2013年8月の「えひめベンチャーファンド2013」は、京都市のフューチャーベンチャーキャピタル<8462>と共同で設立した「えひめベンチャーファンド2004」の後継ファンド。愛媛県内を中心に将来大きく成長が期待できる企業に投資し、専門家を派遣するなどハンズオン活動を通じて企業価値の向上を図りながら株式上場を目指すことで、地域経済の発展への寄与を目的としている。
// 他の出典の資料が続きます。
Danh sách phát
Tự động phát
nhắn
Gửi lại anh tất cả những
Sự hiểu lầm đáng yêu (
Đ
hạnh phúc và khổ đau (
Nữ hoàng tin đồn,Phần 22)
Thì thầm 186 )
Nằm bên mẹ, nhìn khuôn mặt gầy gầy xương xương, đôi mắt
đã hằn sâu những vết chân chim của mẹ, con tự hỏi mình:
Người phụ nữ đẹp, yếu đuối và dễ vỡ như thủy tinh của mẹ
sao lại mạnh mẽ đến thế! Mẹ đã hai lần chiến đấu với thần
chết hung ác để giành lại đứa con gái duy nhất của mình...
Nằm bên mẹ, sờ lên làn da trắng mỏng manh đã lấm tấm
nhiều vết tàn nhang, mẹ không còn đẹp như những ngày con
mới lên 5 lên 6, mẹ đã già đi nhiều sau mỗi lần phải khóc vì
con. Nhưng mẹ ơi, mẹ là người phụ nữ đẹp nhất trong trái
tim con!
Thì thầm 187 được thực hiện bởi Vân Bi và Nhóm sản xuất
2013年3月の「えひめガイヤ成長産業化支援ファンド」は地域の1次産業と関連する2次・3次産業の融合による6次産業化に寄与すべく、農林漁業者と加工・販売業者との連携を支援し、資金面での援助を行い地域経済を活性化させることが目的だ。
2018年3月の「えひめ地域活性化投資事業有限責任組合」は、フューチャーベンチャーキャピタルと愛媛銀行の連結子会社であるひめぎんリースが管理運営・出資する「えひめ地域活性化ファンド」に、ゆうちょ銀行とともに出資した。同行の営業エリアである愛媛県をはじめ四国・中国地方に本社や主要拠点を置き、地方活性化への貢献が期待される新規性や成長性の高い未上場会社に出資することを目的としている。
2020年に、SBIインベストメントが設定・運営する「SBI4&5投資事業有限責任組合B1号」に1億円を出資した。2022年には、ひめぎんリースと2011年7月にフューチャーベンチャーキャピタルから独立したFVCアドバイザーズ(京都市)との共同出資で、SDGs(持続的な開発目標)を経営に取り込む瀬戸内地域の企業を投資対象とした「せとうちSDGsファンド」を設立した。